» **YOUR OBJECTIVE**:
Print all of the data below exactly as it appears, leaving out every image.

Start of RECORDS SHOWN

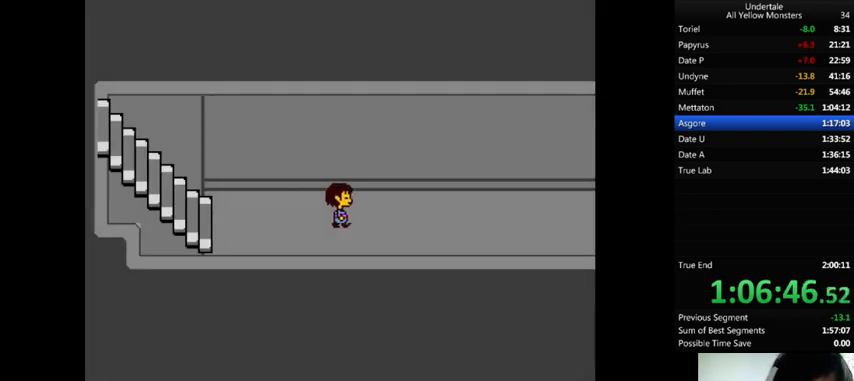
{"keys": ["right", "z"], "events": [[67, "return", "down"], [67, "shift_r", "down"], [100, "return", "up"], [100, "shift_r", "up"], [100, "x", "down"], [133, "z", "up"], [167, "return", "down"], [200, "return", "up"], [200, "x", "up"], [233, "z", "down"], [267, "return", "down"], [267, "shift_r", "down"], [333, "return", "up"], [333, "shift_r", "up"], [333, "x", "down"], [400, "return", "down"], [400, "shift_r", "down"], [400, "z", "up"], [433, "x", "up"], [467, "return", "up"], [467, "shift_r", "up"], [467, "z", "down"]]}
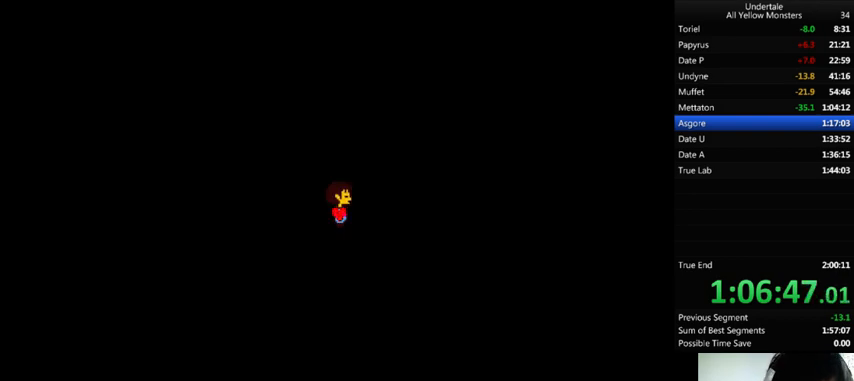
{"keys": ["right", "x"], "events": [[33, "x", "down"], [67, "z", "up"], [133, "shift_r", "down"], [133, "x", "up"], [133, "z", "down"], [233, "x", "down"], [267, "shift_r", "up"], [267, "z", "up"], [333, "shift_r", "down"], [333, "x", "up"], [333, "z", "down"], [367, "shift_r", "up"], [433, "x", "down"], [467, "return", "down"], [467, "shift_r", "down"], [467, "z", "up"], [500, "return", "up"], [500, "shift_r", "up"]]}
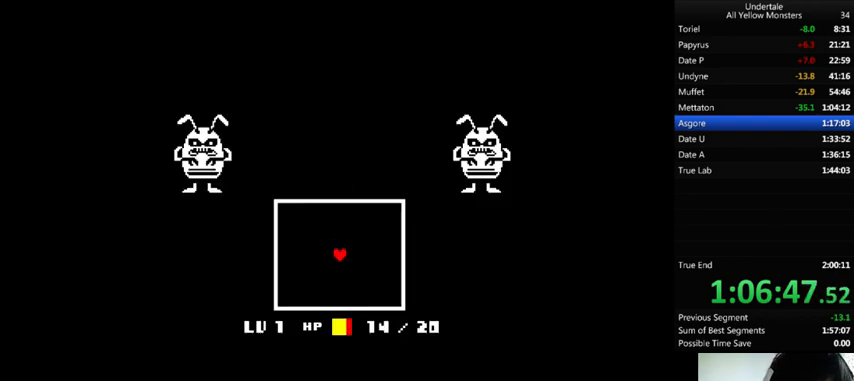
{"keys": ["right", "x", "z"], "events": [[67, "return", "down"], [67, "x", "up"], [67, "z", "down"], [100, "return", "up"], [133, "x", "down"], [133, "z", "up"], [200, "x", "up"], [233, "z", "down"], [300, "shift_r", "down"], [300, "x", "down"], [300, "z", "up"], [333, "shift_r", "up"], [400, "return", "down"], [400, "shift_r", "down"], [400, "x", "up"], [400, "z", "down"], [467, "return", "up"], [467, "shift_r", "up"], [500, "x", "down"]]}
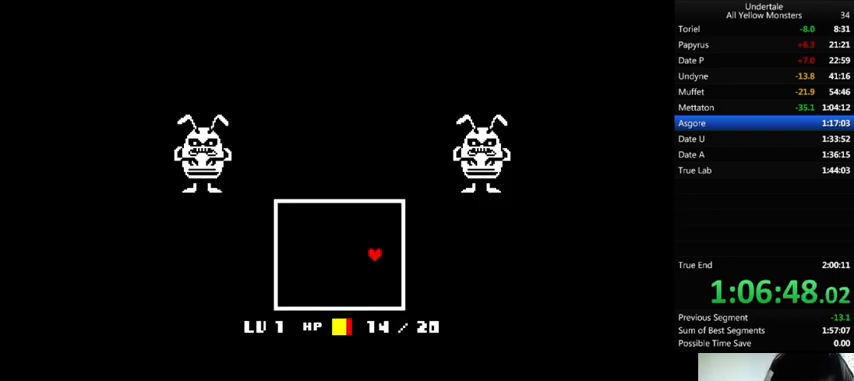
{"keys": ["x", "z"], "events": [[33, "return", "down"], [33, "shift_r", "down"], [33, "z", "up"], [67, "return", "up"], [67, "shift_r", "up"], [100, "x", "up"], [133, "return", "down"], [133, "z", "down"], [167, "return", "up"], [167, "right", "up"], [167, "x", "down"], [233, "z", "up"], [300, "x", "up"], [300, "z", "down"], [400, "x", "down"], [433, "z", "up"], [500, "z", "down"]]}
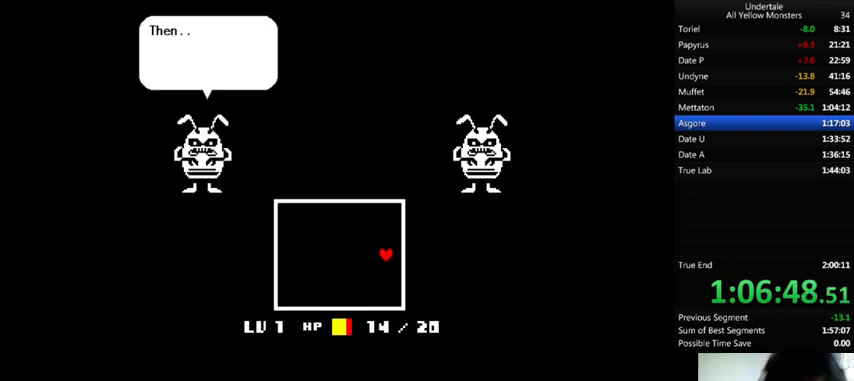
{"keys": ["z"], "events": [[33, "x", "up"], [100, "x", "down"], [167, "z", "up"], [267, "x", "up"], [267, "z", "down"], [333, "x", "down"], [400, "z", "up"], [467, "x", "up"], [467, "z", "down"]]}
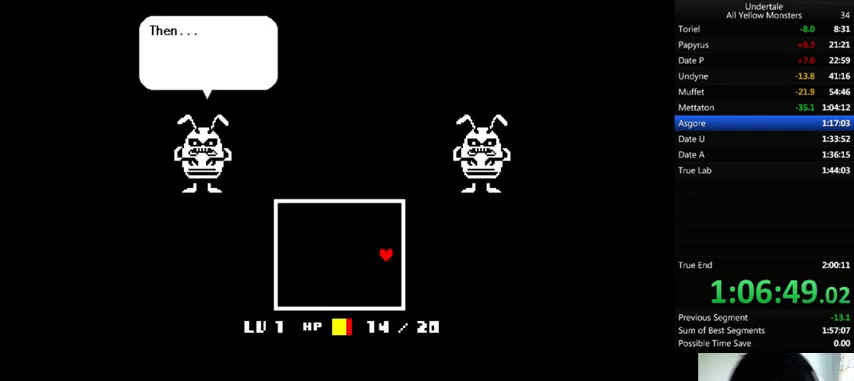
{"keys": ["z"], "events": [[67, "x", "down"], [100, "z", "up"], [233, "x", "up"], [233, "z", "down"], [333, "x", "down"], [367, "z", "up"], [467, "x", "up"], [467, "z", "down"]]}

End of RECORDS SHOWN

» **EXERCISE RESULT**:
{"keys": ["right", "z"], "events": [[67, "return", "down"], [67, "shift_r", "down"], [100, "return", "up"], [100, "shift_r", "up"], [100, "x", "down"], [133, "z", "up"], [167, "return", "down"], [200, "return", "up"], [200, "x", "up"], [233, "z", "down"], [267, "return", "down"], [267, "shift_r", "down"], [333, "return", "up"], [333, "shift_r", "up"], [333, "x", "down"], [400, "return", "down"], [400, "shift_r", "down"], [400, "z", "up"], [433, "x", "up"], [467, "return", "up"], [467, "shift_r", "up"], [467, "z", "down"]]}
{"keys": ["right", "x"], "events": [[33, "x", "down"], [67, "z", "up"], [133, "shift_r", "down"], [133, "x", "up"], [133, "z", "down"], [233, "x", "down"], [267, "shift_r", "up"], [267, "z", "up"], [333, "shift_r", "down"], [333, "x", "up"], [333, "z", "down"], [367, "shift_r", "up"], [433, "x", "down"], [467, "return", "down"], [467, "shift_r", "down"], [467, "z", "up"], [500, "return", "up"], [500, "shift_r", "up"]]}
{"keys": ["right", "x", "z"], "events": [[67, "return", "down"], [67, "x", "up"], [67, "z", "down"], [100, "return", "up"], [133, "x", "down"], [133, "z", "up"], [200, "x", "up"], [233, "z", "down"], [300, "shift_r", "down"], [300, "x", "down"], [300, "z", "up"], [333, "shift_r", "up"], [400, "return", "down"], [400, "shift_r", "down"], [400, "x", "up"], [400, "z", "down"], [467, "return", "up"], [467, "shift_r", "up"], [500, "x", "down"]]}
{"keys": ["x", "z"], "events": [[33, "return", "down"], [33, "shift_r", "down"], [33, "z", "up"], [67, "return", "up"], [67, "shift_r", "up"], [100, "x", "up"], [133, "return", "down"], [133, "z", "down"], [167, "return", "up"], [167, "right", "up"], [167, "x", "down"], [233, "z", "up"], [300, "x", "up"], [300, "z", "down"], [400, "x", "down"], [433, "z", "up"], [500, "z", "down"]]}
{"keys": ["z"], "events": [[33, "x", "up"], [100, "x", "down"], [167, "z", "up"], [267, "x", "up"], [267, "z", "down"], [333, "x", "down"], [400, "z", "up"], [467, "x", "up"], [467, "z", "down"]]}
{"keys": ["z"], "events": [[67, "x", "down"], [100, "z", "up"], [233, "x", "up"], [233, "z", "down"], [333, "x", "down"], [367, "z", "up"], [467, "x", "up"], [467, "z", "down"]]}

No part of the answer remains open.